I know it’s hard to find and train willing volunteers. But in the long run, it’s harder not to do it.

Finding and training volunteers is a good small church choice.

6. Let People Make Mistakes

Big churches can’t afford mistakes. Big buildings with big crowds and big budgets leave them no wiggle room for anything less than fully-prepared, high-quality excellence at all times.

Small churches can afford mistakes. Ocassionally, anyway.

That’s not an excuse for shoddy work or lack of excellence. But it’s an acknowledgment that excellence looks different in a small church than in a big one.

For instance, musicians who couldn’t get on the worship team in a big church are celebrated for leading in worship at a small church. And the fact that they can be on the platform, leading in worship at an earlier stage of their musical development helps them accelerate their skills.

It’s never too early for any volunteer to do some kind of ministry. Even if they’re not quite ready yet. If we wait until people are completely ready before we trust them to do ministry, they’ll never be ready.

Training others to do the work of ministry, then letting them do it as they’re learning is a good small church choice.
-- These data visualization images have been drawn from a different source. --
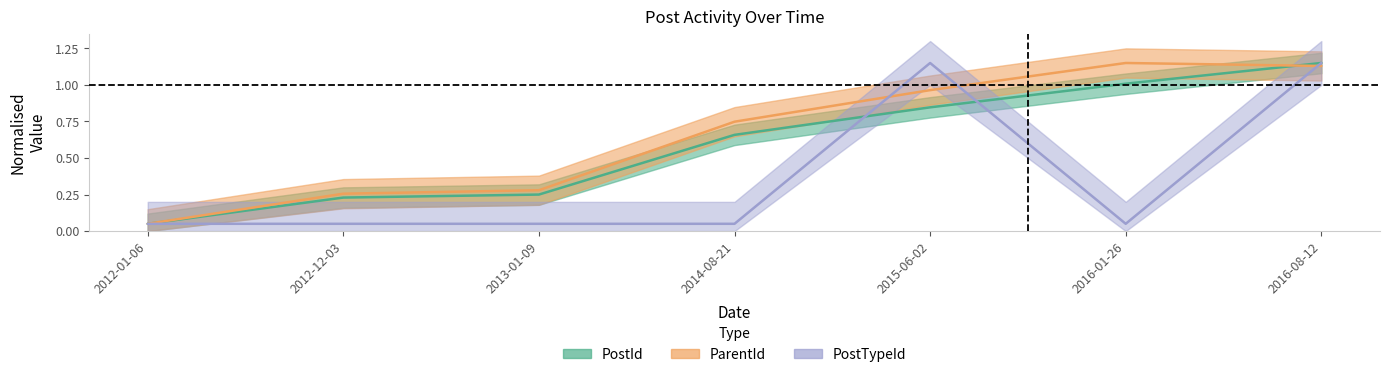

What is the value of the ParentId point at the 6th from the left?

1.2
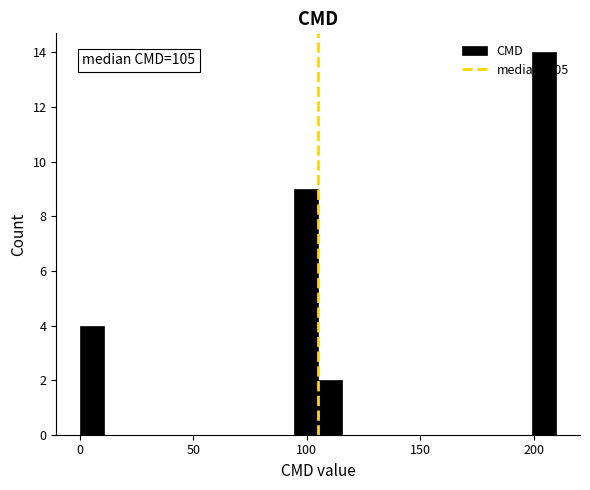

Read against the x-axis, roughly where is the centre of the tallest bar?

205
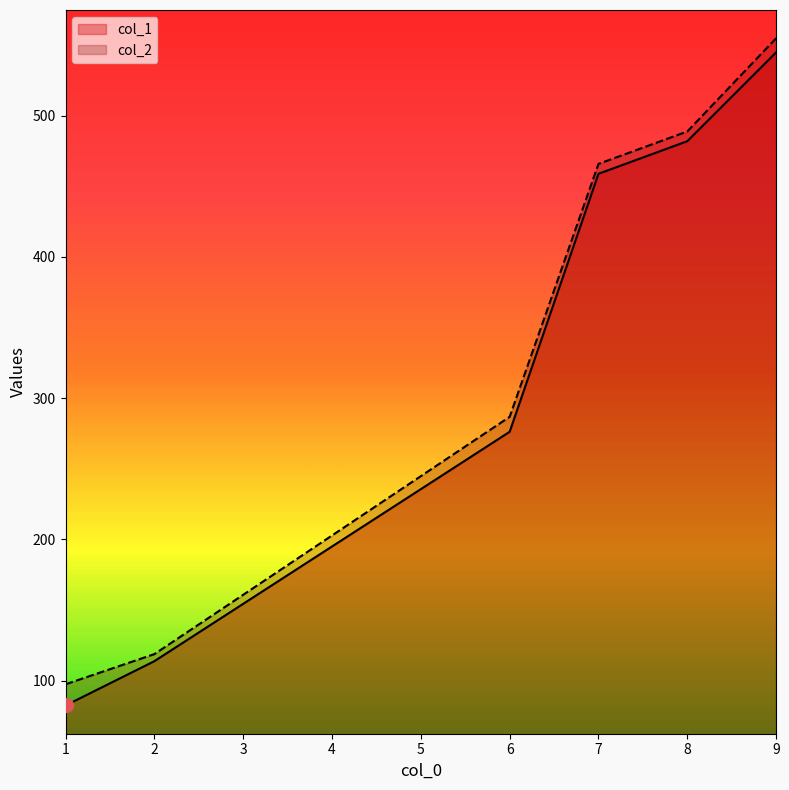

Reading right to left, extract all data points from this chart.

col_1: 544.8	481.9	458.8	276.1	113.7	82.4
col_2: 554.8	488.8	465.8	286.7	118.7	97.4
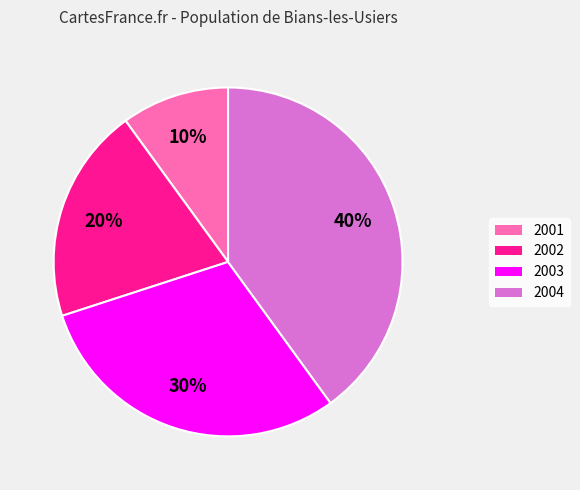

Is the sum of 2001 and 2003 greater than half?

No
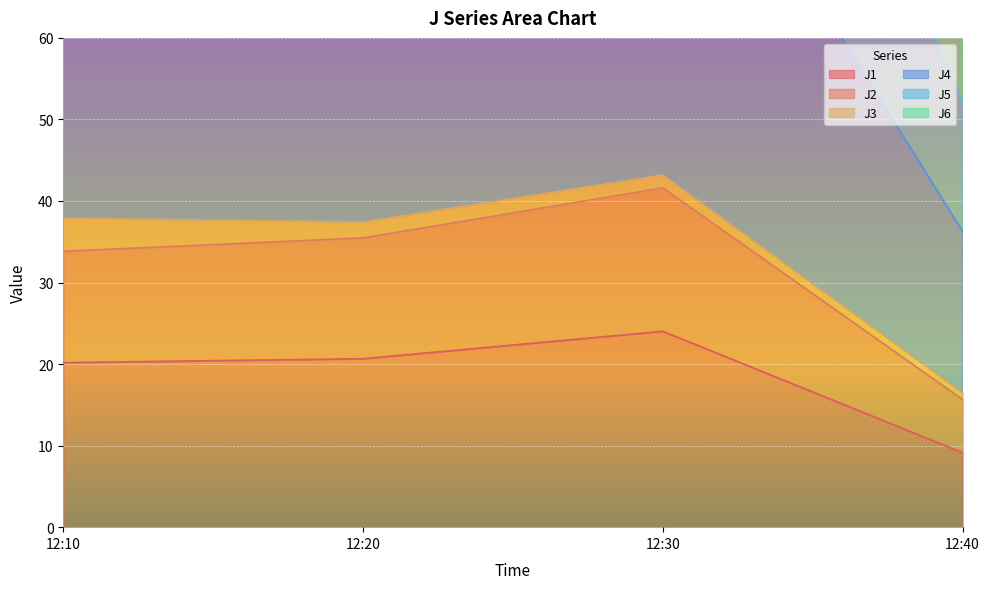

Where is the first local maximum for J1?

12:30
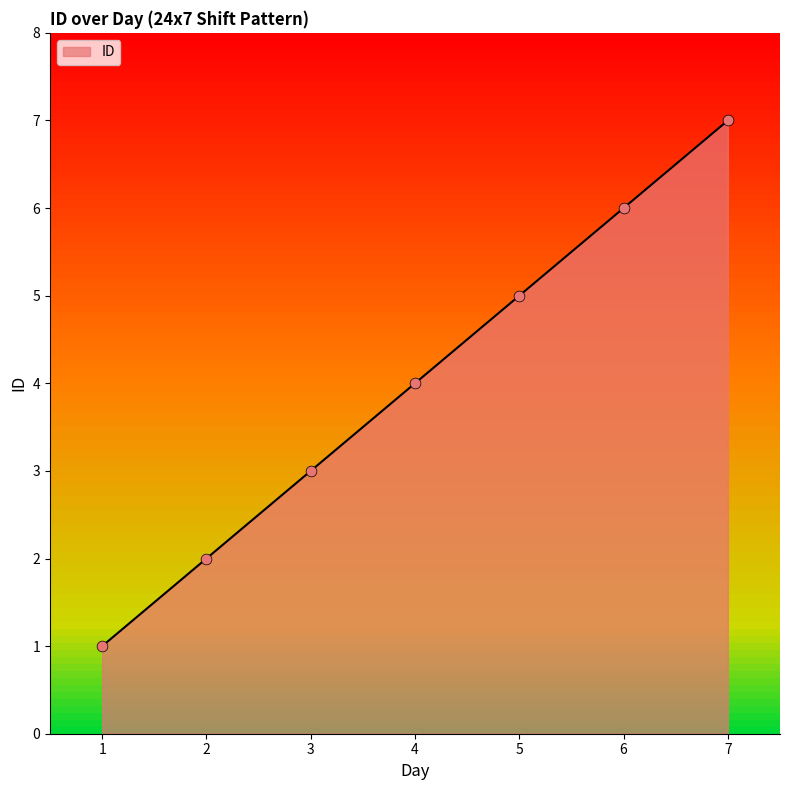

What is the change in value from 5 to 6?

+1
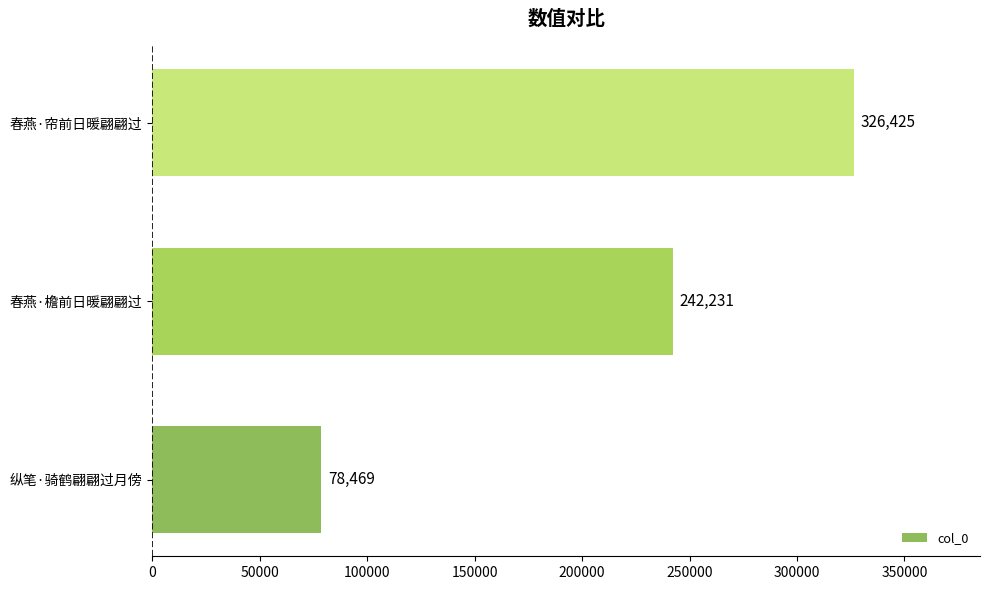

The value at 春燕·帘前日暖翩翩过 is 326425. True or false?

True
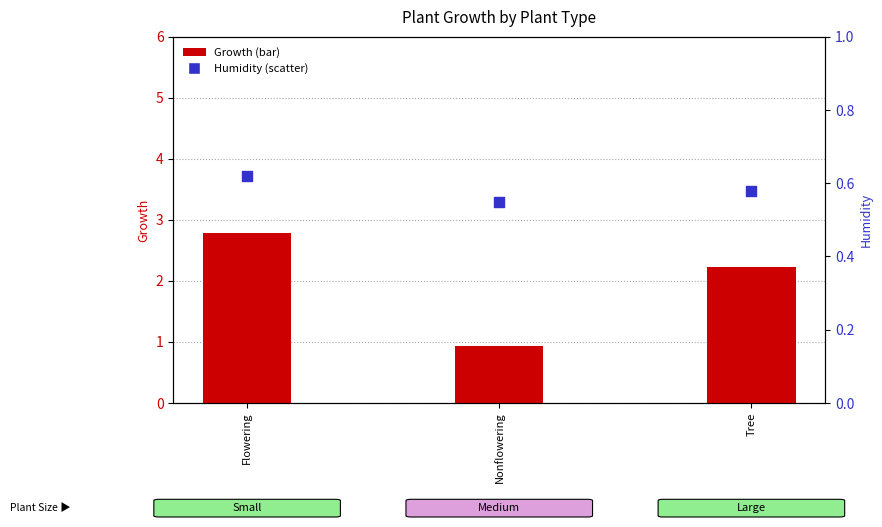

Which series has the largest total across all categories?

Growth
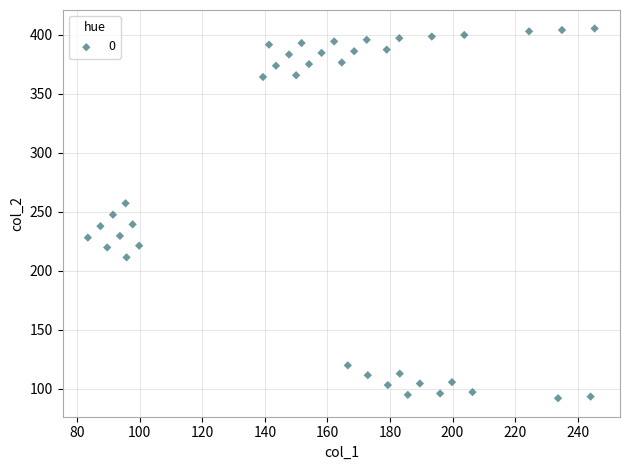

What is the range of X values (max minus min)?

162.0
7. Don’t Act Like A Big Church, Act Like A Great Small Church

People don’t attend a small church to get a dumbed-down version of a big church experience. But that’s often what we try to give them.

For too many years I made the mistake of trying to act like a big church. After all, that’s what I’d been told to do. But my church members got frustrated, I became overwhelmed and the church became unhealthy.

Acting like a church of 500 when you’re a church of 50 makes no sense. Acting like a church of 50 that’s preparing for 100? Now that’s more like it.

Acting appropriately for your current size, while preparing to be bigger is a good small church choice.